I will go to the Nash site and find one that is exactly like it, and post the image here. It's a well-known forgery type. But no, I'm not going to post the exact example. If you want to assume I'm making this up and move on, I understand. Or if it just bores you not having a picture, I also understand. I'm posting about a non-educated collector mentality - not about a particular example.

Nash did a great job of categorizing Ruth forgeries to a point that some of them are simple to spot. But most of them are still getting authenticated and so much money is tied up in these items that it's not going to stop. You take a baseball that you paid $15,000 for from a guy who paid $12,000 for from a guy who paid.....you get the point.

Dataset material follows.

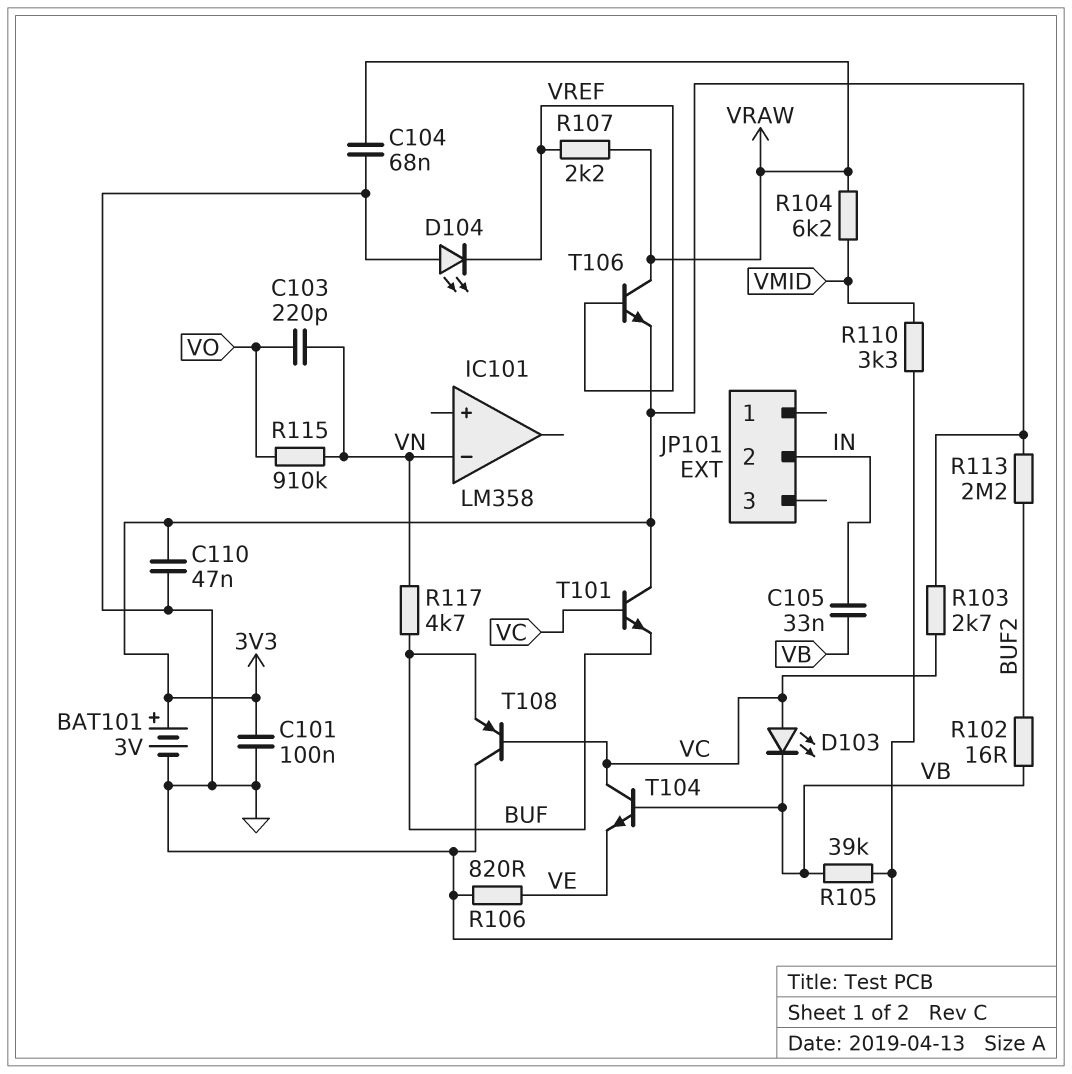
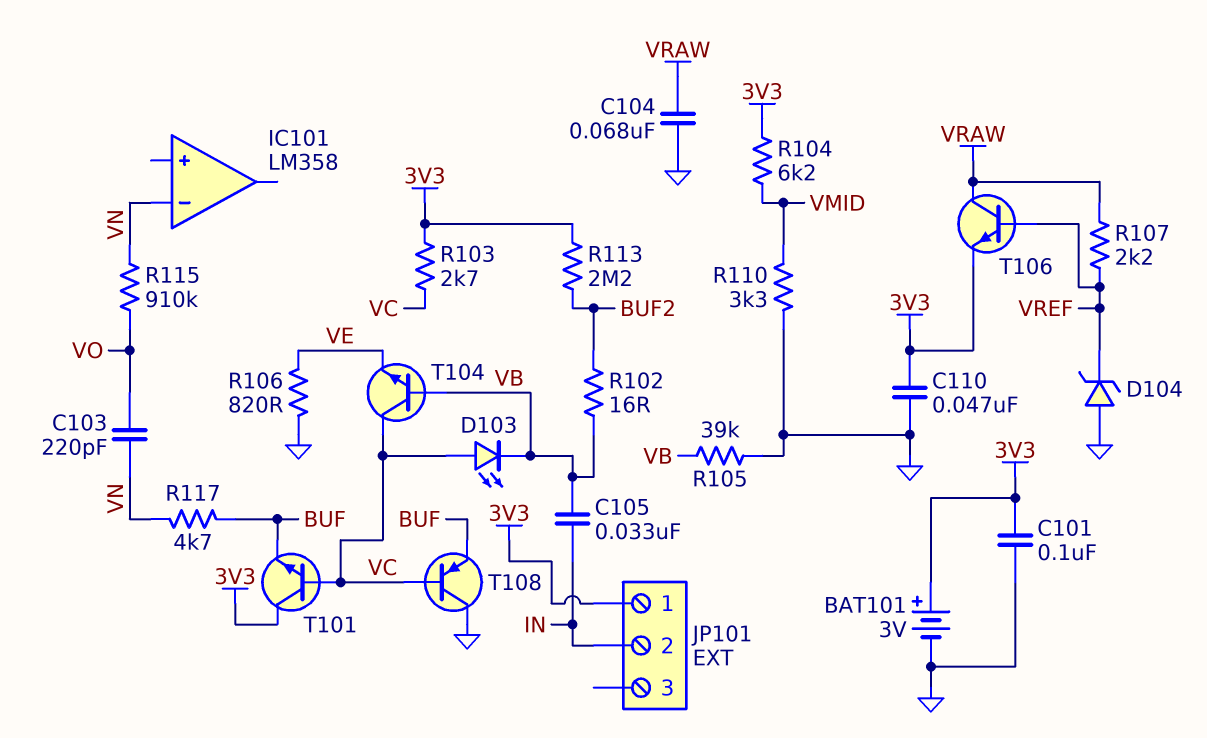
D104: LED (A GND, K VREF) -> zener (A GND, K VREF)
JP101 pin 1: none -> 3V3
R104: 6.2k (VMID, VRAW) -> 6.2k (3V3, VMID)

The authenticators and auction houses are not going to stop that train at this point.

By the way, I discovered a Ruth forgery tell a few years ago and discussed it with one of Nash's friends. Guess what? That tell is now documented on his website. I did not want it out in the open and only a few people were aware of it, but now it's common knowledge and I've even begun to see a few very questionable Ruth signatures where the forger has attempted to hide the tell. These guys are not dumb - there is a heckuva lot of money tied up in Ruth forgeries.

The other thing to consider: If a particular forgery becomes accepted and is commonly authenticated, the forgers who can more easily duplicate that type of forgery will now start forging in that style. Why not? It's easier and you still get $10K+ per baseball.